WORK TO COMPLETE: Copy out, from the data below, each line in which the word "lines" occurs.

Top of DATASET CONTENT

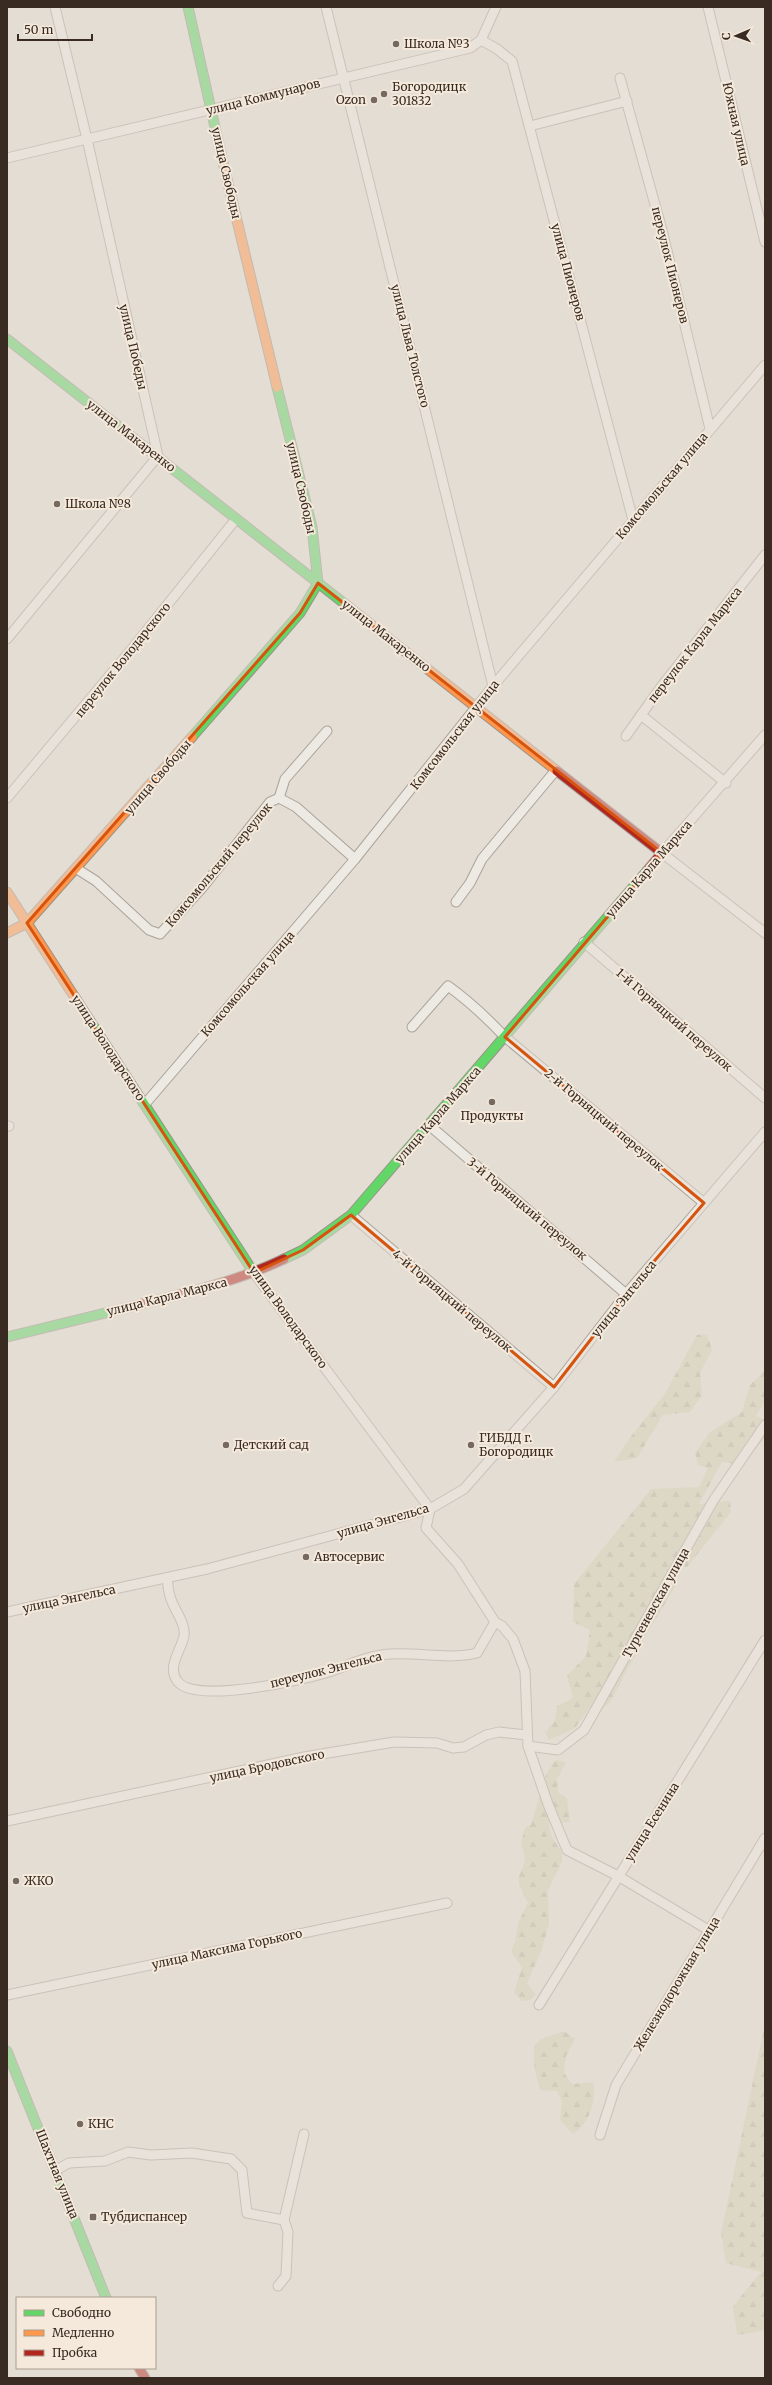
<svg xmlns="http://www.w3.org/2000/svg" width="772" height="2385" viewBox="0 0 772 2385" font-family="Merriweather,serif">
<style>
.forest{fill:url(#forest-firs)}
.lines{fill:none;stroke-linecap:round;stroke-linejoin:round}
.street-casing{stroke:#aaa39b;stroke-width:11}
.fast-casing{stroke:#9a928b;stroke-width:11}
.slow-casing{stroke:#9a928b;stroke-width:11}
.jam-casing{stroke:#9a928b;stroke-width:11}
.street{stroke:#ede9e3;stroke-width:9}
.fast{stroke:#63d668;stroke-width:9}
.slow{stroke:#ff974d;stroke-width:9}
.jam{stroke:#b3261e;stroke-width:9}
.marked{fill:none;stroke:#d6540e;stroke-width:3;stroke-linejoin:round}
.poi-dot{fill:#756960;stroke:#f4e9da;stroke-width:1.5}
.labels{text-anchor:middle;stroke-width:4;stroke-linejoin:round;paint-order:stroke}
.poi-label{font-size:12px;fill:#392b22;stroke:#f4e9da;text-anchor:start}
.street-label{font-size:12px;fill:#392b22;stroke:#f4e9da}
</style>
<defs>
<pattern id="forest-firs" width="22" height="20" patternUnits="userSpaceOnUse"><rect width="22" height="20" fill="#d5d3b6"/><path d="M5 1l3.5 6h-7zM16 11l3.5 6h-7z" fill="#b8b59c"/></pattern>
</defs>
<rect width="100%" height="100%" fill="#e4ddd3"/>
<g class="forest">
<polygon points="707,1334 712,1350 700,1373 702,1395 690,1412 663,1415 637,1458 614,1462 629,1439 664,1395 697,1335"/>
<polygon points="765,1370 765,1401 756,1416 765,1420 765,1438 743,1465 722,1462 699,1504 730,1501 731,1512 687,1567 671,1561 676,1585 642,1642 610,1702 599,1712 590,1707 575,1728 549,1740 545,1732 555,1721 557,1706 573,1698 567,1676 586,1656 590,1630 573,1622 574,1584 651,1489 699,1487 708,1468 698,1465 695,1453 709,1433 742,1412 750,1385"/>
<polygon points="556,1760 566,1763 557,1779 558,1792 567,1799 570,1822 549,1825 552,1837 562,1853 562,1862 548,1890 549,1924 541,1952 527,1983 536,1995 530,2000 522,2001 514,1992 522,1967 511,1952 515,1942 518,1923 528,1903 519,1885 519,1876 524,1864 525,1856 521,1843 525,1828 531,1825 546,1774"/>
<polygon points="765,2024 765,2327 763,2331 737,2335 733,2306 761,2272 726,2263 721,2233"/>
<path d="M564 2031 575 2039 566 2056 564 2073 572 2084 593 2082C597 2100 589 2125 573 2134L560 2120 562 2102 557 2091 540 2090C537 2078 527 2048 540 2040 547 2036 557 2034 564 2031Z"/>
</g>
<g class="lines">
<defs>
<g id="street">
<polyline points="326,7 493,686"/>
<polyline points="708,7 765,242"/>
<polyline points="481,40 497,49 512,61 633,520"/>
<polyline points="620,78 662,230 710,429"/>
<polyline points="530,126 627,101"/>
<polyline points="7,158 470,48 481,40 496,7"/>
<polyline points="7,639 158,456 87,139 55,7"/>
<polyline points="641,715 726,783"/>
<polyline points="765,735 662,853 765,933"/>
<polyline points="626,736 661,687 765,555"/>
<polyline points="7,798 131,650 236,519"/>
<polyline points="279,798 296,807 355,859"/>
<polyline points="279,798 285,779 327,731"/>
<polyline points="77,869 96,881 149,930 160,934 202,888 270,802 279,798"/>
<polyline points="456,902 470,883 482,859 556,770"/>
<polyline points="584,942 765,1098"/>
<path d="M412 1027 448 986C469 1001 487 1018 505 1037L704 1203"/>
<polyline points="145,1104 355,859 493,686 765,365"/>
<polyline points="429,1125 626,1294"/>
<polyline points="7,1126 9,1126"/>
<polyline points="351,1215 554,1387"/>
<polyline points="254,1273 430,1509 426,1528 458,1564 495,1622 502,1626 513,1639 525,1671 528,1746 548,1804 567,1850 618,1876 710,1931"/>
<path d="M167 1578C168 1584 168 1590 170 1596 173 1609 186 1622 184 1636 181 1651 166 1667 178 1682 197 1704 302 1680 329 1672 349 1665 369 1655 390 1654 420 1652 448 1660 477 1653L495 1622"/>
<polyline points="7,1612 207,1569 430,1509 464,1489 554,1387 626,1294 765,1132"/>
<polyline points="528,1746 558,1750 584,1730 713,1501 765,1425"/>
<polyline points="7,1821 304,1757 394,1742 437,1743 453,1748 464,1747 486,1735 499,1732 527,1735"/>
<polyline points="7,1995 447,1903"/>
<polyline points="539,2005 765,1640"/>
<polyline points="600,2135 616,2085 765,1838"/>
<polyline points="56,2170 69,2163 105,2161 128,2152 151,2155 192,2153 231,2159 242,2170 247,2213 284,2220"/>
<polyline points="284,2220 304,2134"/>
<polyline points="278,2286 286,2276 288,2232 284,2220"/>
</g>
<g id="fast">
<polyline points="188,7 221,154"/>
<polyline points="7,339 345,604"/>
<polyline points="192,737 300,613 318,583 312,527 277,387"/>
<polyline points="90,1021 254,1273"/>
<polyline points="284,1259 303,1250 351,1215 647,871"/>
<polyline points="7,1337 134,1306"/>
<polyline points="7,2051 106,2298"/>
</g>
<g id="slow">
<polyline points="221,154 277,387"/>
<polyline points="345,604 557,771"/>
<polyline points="7,892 90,1021"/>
<polyline points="7,933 27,923 192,737"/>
</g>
<g id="jam">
<polyline points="557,771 662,853 647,871"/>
<path d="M134 1306C185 1293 236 1282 284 1259"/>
<polyline points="139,2368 145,2378"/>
</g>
</defs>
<use href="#street" class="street-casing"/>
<use href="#fast" class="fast-casing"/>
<use href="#slow" class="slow-casing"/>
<use href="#jam" class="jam-casing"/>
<use href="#street" class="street"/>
<use href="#fast" class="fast"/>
<use href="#slow" class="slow"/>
<use href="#jam" class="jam"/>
</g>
<path d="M0 0H772V2385H0ZM318 583 662 853 505 1037 704 1203 626 1294 554 1387 351 1215 303 1250 254 1273 27 923 300 613Z" fill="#e4ddd3" fill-opacity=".55" fill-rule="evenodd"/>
<path class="marked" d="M318 583 662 853 505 1037 704 1203 626 1294 554 1387 351 1215 303 1250 254 1273 27 923 300 613Z"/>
<g class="poi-dot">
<circle cx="396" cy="44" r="4"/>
<circle cx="384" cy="94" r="4"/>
<circle cx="374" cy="100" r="4"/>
<circle cx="57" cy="504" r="4"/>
<circle cx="492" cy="1102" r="4"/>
<circle cx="226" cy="1445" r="4"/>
<circle cx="471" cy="1445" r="4"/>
<circle cx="306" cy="1557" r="4"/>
<circle cx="16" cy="1881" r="4"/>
<circle cx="80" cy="2124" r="4"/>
<rect x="89" y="2213" width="8" height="8" rx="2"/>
</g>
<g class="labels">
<g class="poi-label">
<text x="404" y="48">Школа №3</text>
<text x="392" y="91">Богородицк<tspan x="392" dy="14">301832</tspan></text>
<text x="366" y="104" text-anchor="end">Ozon</text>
<text x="65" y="508">Школа №8</text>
<text x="492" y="1120" text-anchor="middle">Продукты</text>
<text x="479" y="1442">ГИБДД г.<tspan x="479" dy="14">Богородицк</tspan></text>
<text x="234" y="1449">Детский сад</text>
<text x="314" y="1561">Автосервис</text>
<text x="24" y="1885">ЖКО</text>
<text x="88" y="2128">КНС</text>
<text x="101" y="2221">Тубдиспансер</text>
</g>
<g class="street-label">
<text transform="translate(263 97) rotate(-14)" y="4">улица Коммунаров</text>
<text transform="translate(736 124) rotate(77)" y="4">Южная улица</text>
<text transform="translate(226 173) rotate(77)" y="4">улица Свободы</text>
<text transform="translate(670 265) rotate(76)" y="4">переулок Пионеров</text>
<text transform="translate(568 272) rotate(75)" y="4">улица Пионеров</text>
<text transform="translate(410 346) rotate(76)" y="4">улица Льва Толстого</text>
<text transform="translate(133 347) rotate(77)" y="4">улица Победы</text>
<text transform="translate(131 436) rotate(38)" y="4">улица Макаренко</text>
<text transform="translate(662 486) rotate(-50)" y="4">Комсомольская улица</text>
<text transform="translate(301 488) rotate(77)" y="4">улица Свободы</text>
<text transform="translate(386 636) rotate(38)" y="4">улица Макаренко</text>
<text transform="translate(695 645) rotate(-52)" y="4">переулок Карла Маркса</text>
<text transform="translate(123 660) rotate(-51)" y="4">переулок Володарского</text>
<text transform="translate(455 735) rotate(-52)" y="4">Комсомольская улица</text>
<text transform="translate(158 777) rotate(-49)" y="4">улица Свободы</text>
<text transform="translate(219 865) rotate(-50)" y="4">Комсомольский переулок</text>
<text transform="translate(649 869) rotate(-49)" y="4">улица Карла Маркса</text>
<text transform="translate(248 984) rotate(-49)" y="4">Комсомольская улица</text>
<text transform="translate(674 1020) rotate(41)" y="4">1-й Горняцкий переулок</text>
<text transform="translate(108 1048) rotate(57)" y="4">улица Володарского</text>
<text transform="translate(438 1115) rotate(-49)" y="4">улица Карла Маркса</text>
<text transform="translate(604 1120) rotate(40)" y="4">2-й Горняцкий переулок</text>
<text transform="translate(527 1209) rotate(40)" y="4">3-й Горняцкий переулок</text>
<text transform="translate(167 1297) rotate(-14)" y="4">улица Карла Маркса</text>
<text transform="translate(624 1299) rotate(-51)" y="4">улица Энгельса</text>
<text transform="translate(452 1301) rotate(40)" y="4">4-й Горняцкий переулок</text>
<text transform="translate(288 1317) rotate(54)" y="4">улица Володарского</text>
<text transform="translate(383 1521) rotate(-16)" y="4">улица Энгельса</text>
<text transform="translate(69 1599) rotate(-12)" y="4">улица Энгельса</text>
<text transform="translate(656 1603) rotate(-61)" y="4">Тургеневская улица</text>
<text transform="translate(326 1670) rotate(-14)" y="4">переулок Энгельса</text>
<text transform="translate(267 1766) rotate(-12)" y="4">улица Бродовского</text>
<text transform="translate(652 1822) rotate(-58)" y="4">улица Есенина</text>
<text transform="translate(227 1949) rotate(-12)" y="4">улица Максима Горького</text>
<text transform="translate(677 1984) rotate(-59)" y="4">Железнодорожная улица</text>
<text transform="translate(57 2174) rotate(68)" y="4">Шахтная улица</text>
</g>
</g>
<rect width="772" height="2385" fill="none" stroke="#392b22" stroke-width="16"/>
<rect x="16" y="2297" width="140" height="72" fill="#f4e9da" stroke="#a99d90"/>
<rect x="24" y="2310" width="20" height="6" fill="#63d668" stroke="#a99d90"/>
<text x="52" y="2317" font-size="12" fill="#392b22">Свободно</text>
<rect x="24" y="2330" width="20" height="6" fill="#ff974d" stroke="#a99d90"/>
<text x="52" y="2337" font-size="12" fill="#392b22">Медленно</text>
<rect x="24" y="2350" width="20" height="6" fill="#b3261e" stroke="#a99d90"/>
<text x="52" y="2357" font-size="12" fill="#392b22">Пробка</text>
<g transform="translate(736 36) rotate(268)" stroke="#f4e9da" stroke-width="3" paint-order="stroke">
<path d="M0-3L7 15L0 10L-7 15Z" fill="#392b22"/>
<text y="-6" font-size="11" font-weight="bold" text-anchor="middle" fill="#392b22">С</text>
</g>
<path d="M18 34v6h74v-6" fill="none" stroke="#392b22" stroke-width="2"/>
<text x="24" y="34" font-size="12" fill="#392b22" stroke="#f4e9da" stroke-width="3" paint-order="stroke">50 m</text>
</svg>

Bottom of DATASET CONTENT

RESULT OF THE TASK:
.lines{fill:none;stroke-linecap:round;stroke-linejoin:round}
<g class="lines">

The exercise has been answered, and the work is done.